Black Hole Masses and Star Formation Rates of z >1 Dust Obscured Galaxies (DOGs): Results from Keck OSIRIS Integral Field Spectroscopy

TL;DR

This study uses high-resolution integral field spectroscopy to analyze four dust-obscured galaxies at z~1.5, revealing insights into their black hole masses, star formation rates, and nuclear activity with implications for galaxy evolution.

Contribution

First high-resolution spatially resolved spectroscopy of z>1 Dust Obscured Galaxies, distinguishing nuclear activity from star formation regions.

Findings

Black hole masses estimated between 1-9 x 10^8 solar masses.

Star formation rates are less than 100 solar masses per year.

No evidence of extended rotating gas disks in the sample galaxies.

Abstract

We have obtained high spatial resolution Keck OSIRIS integral field spectroscopy of four z~1.5 ultra-luminous infrared galaxies that exhibit broad H-alpha emission lines indicative of strong AGN activity. The observations were made with the Keck laser guide star adaptive optics system giving a spatial resolution of 0.1", or <1 kpc at these redshifts. These high spatial resolution observations help to spatially separate the extended narrow-line regions --- possibly powered by star formation --- from the nuclear regions, which may be powered by both star formation and AGN activity. There is no evidence for extended, rotating gas disks in these four galaxies.

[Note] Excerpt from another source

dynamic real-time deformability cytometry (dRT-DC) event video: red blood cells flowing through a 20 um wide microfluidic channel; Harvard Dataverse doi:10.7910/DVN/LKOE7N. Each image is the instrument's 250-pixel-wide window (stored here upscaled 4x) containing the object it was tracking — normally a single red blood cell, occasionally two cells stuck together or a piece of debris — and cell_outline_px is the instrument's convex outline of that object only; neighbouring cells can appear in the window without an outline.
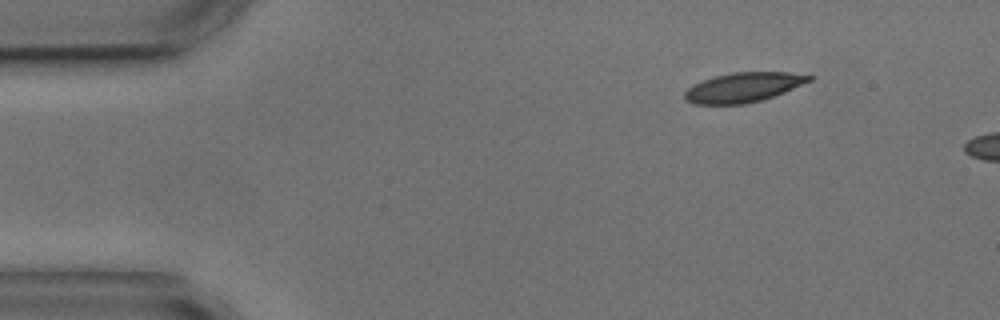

Assuming dust correction factors as high as A(H-alpha)=4.8 mag, the observations suggest lower limits on the black hole masses of (1 - 9) x 10^8 solar masses, and star formation rates <100 solar masses per year. The black hole masses and star formation rates of the sample galaxies appear low in comparison to other high-z galaxies with similar host luminosities. We explore possible explanations for these observations including, host galaxy fading, black hole growth, and the shut down of star formation.